A provocative defense of a forgotten Chinese approach to identity and difference Historically, the Western encounter with difference has been catastrophic: the extermination and displacement of aboriginal populations, the transatlantic slave trade, and colonialism. China, however, took a different historical path. In Chinese Cosmopolitanism, Shuchen Xiang argues that the Chinese cultural tradition was, from its formative beginnings and throughout its imperial history, a cosmopolitan melting pot that synthesized the different cultures that came into its orbit. Unlike the West, which cast its collisions with different cultures in Manichean terms of the ontologically irreconcilable difference between civilization and barbarism, China was a dynamic identity created out of difference. The reasons for this, Xiang argues, are philosophical: Chinese philosophy has the conceptual resources for providing alternative ways to understand pluralism. Xiang explains that “Chinese” identity is not what the West understands as a racial identity; it is not a group of people related by common descent or heredity but rather a hybrid of coalescing cultures. To use the Western discourse of race to frame the Chinese view of non-Chinese, she argues, is a category error. Xiang shows that China was both internally cosmopolitan, embracing distinct peoples into a common identity, and externally cosmopolitan, having knowledge of faraway lands without an ideological need to subjugate them. Contrasting the Chinese understanding of efficacy—described as “harmony”—with the Western understanding of order, she argues that the Chinese sought to gain influence over others by having them spontaneously accept the virtue of one’s position. These ideas from Chinese philosophy, she contends, offer a new way to understand today’s multipolar world and can make a valuable contribution to contemporary discussions in the critical philosophy of race.

Towards a Philosophical Anthropology of Culture

Towards a Philosophical Anthropology of Culture
Author: Kevin M. Cahill
Publisher: Routledge
Total Pages: 256
Release: 2021-01-25
Genre: Philosophy
ISBN: 1000348768

Download Towards a Philosophical Anthropology of Culture Book in PDF, Epub and Kindle

This book explores the question of what it means to be a human being through sustained and original analyses of three important philosophical topics: relativism, skepticism, and naturalism in the social sciences. Kevin Cahill’s approach involves an original employment of historical and ethnographic material that is both conceptual and empirical in order to address relevant philosophical issues.
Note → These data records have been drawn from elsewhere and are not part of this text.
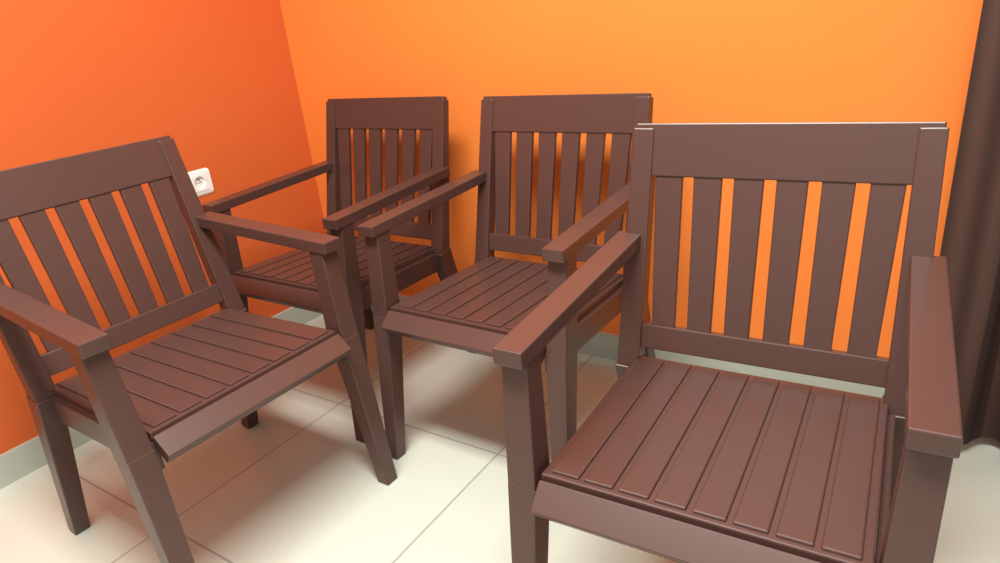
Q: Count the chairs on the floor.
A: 4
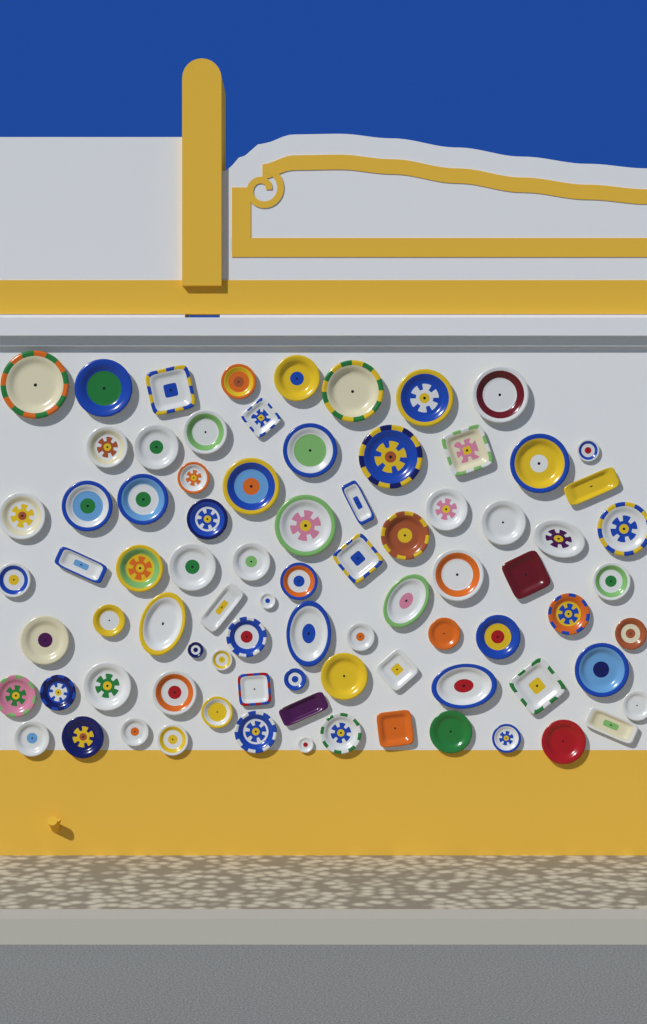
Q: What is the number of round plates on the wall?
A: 62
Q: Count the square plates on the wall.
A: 9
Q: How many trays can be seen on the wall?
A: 6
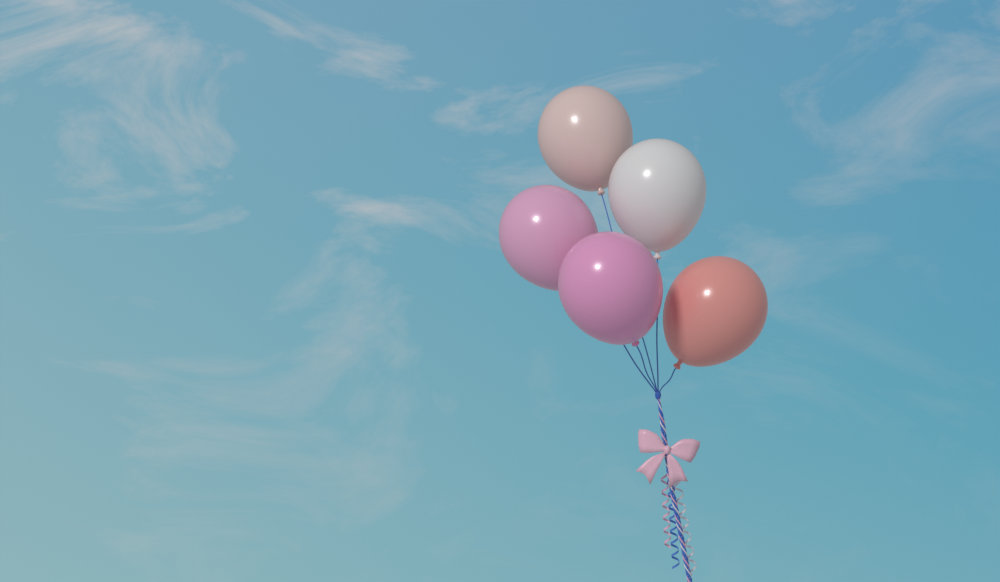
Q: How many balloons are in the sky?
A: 5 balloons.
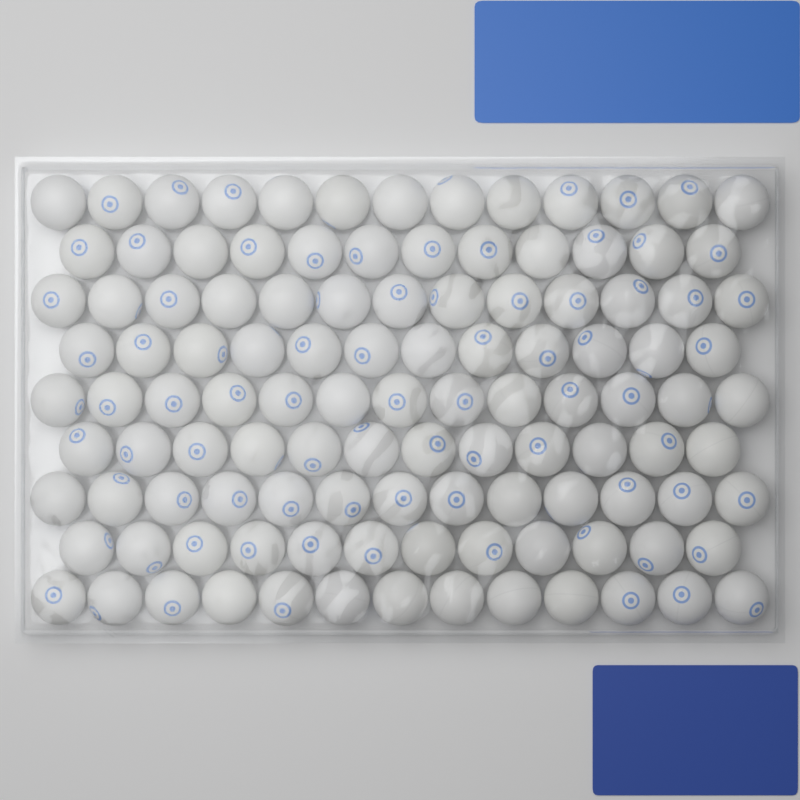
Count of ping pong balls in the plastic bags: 113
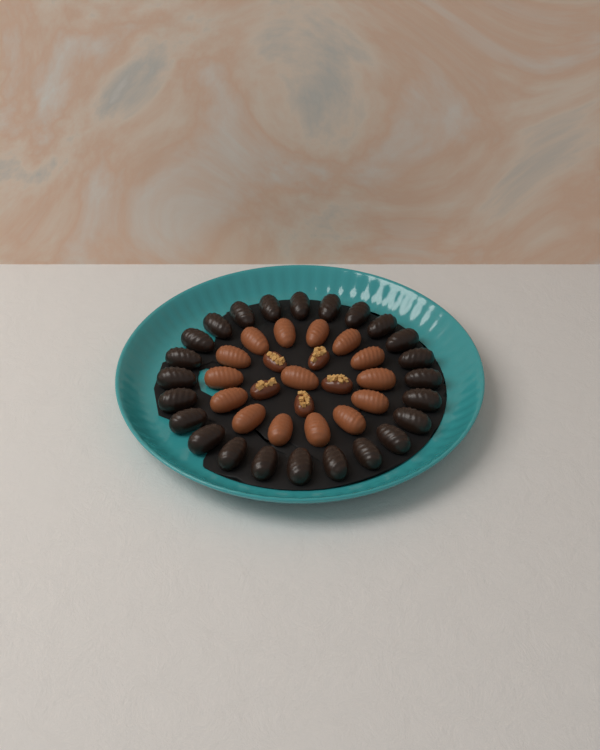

Specifically, while Cahill avoids interpretative debates, he develops an approach to philosophical critique based on Cora Diamond’s and James Conant’s work on the early Wittgenstein. This makes possible the use of a concept of culture that avoids the dogmatism that not only typifies traditional metaphysics but also frequently mars arguments from ordinary language or phenomenology. This is especially crucial for the third part of the book, which involves a cultural-historical critique of the ontology of the self in Stanley Cavell’s work on skepticism. In pursuing this strategy, the book also mounts a novel and timely defense of the interpretivist tradition in the philosophy of the social sciences. Towards a Philosophical Anthropology of Culture will be of interest to researchers working on the philosophy of the social sciences, Wittgenstein, and philosophical anthropology.